Yeah, but it's want you WANTED!


----------



## esmerelda (May 16, 2002)

Ahhhh...so true.....now all I need is someone close enough to grant me my wish!!!!!!  Isnt it strange how a high protein diet makes you crave even more protein!!!!!!


----------



## ALBOB (May 16, 2002)

> _*Originally posted by esmerelda *_ crave even more protein!!!!!!



Your wish is my command.


----------



## esmerelda (May 16, 2002)

I promise I wont waste a drop!!!!!!   Just feel like some salty nuts......


----------



## ALBOB (May 16, 2002)

> _*Originally posted by esmerelda *_  Just feel like some salty nuts......



BWAAAA...........Now you're starting to sound like Miss LeDix.  Or maybe it's her that's starting to sound like YOU.


----------



## esmerelda (May 16, 2002)

He he heee.....you know.....stranger things have happened!!!


----------



## esmerelda (May 17, 2002)

Well I dont know if I like this weightloss thingie!!!!  Cos when the blubba starts to disappear...you tend to find things that were hidden!!!  And Im not being pornal here!!!!  For those who knew me on the other site...I was only just cleared from the big "C" just before coming over here.....Im a firm believer in self-examinations due to my last 'find' that took over 3 1/2 yrs to get over!!!!  

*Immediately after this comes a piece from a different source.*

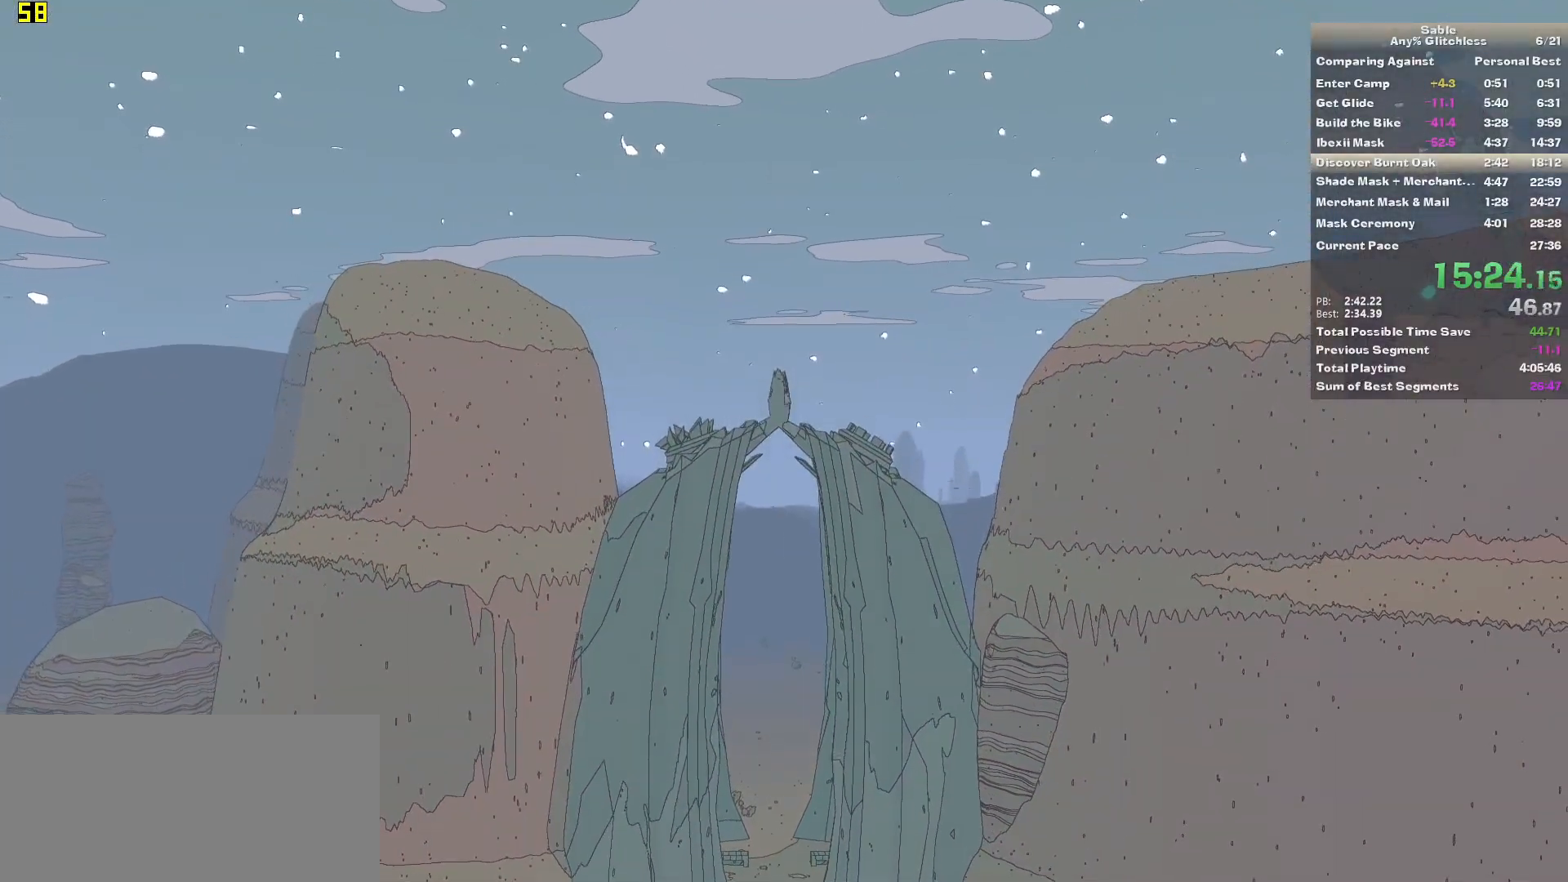
{"keys": ["d", "w"], "mouse": [], "events": [[440, "d", "down"]]}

Well I found another lump...went into denial mode....flew into the angry mode.....jumped into the 'poor me' mode...got my butt kicked by a wonderful friend (thanks babe!!! You know who you are!!!!)  and went off to the specialist for a check!!!!  Got grumped at megga time by him!!!!!  After a day of scans and tests it turns out its one of those old cysts that had gone hard with age....no threat....leave it be unless it gets bigger or becomes an annoyance!!!!!!!!!!!!!!!  

I love life again!!!!!!!!  Hence the lets get back on track ........... back into the gym and pornalize anything that moves...if it doesnt move...push it!!!!!!!!!!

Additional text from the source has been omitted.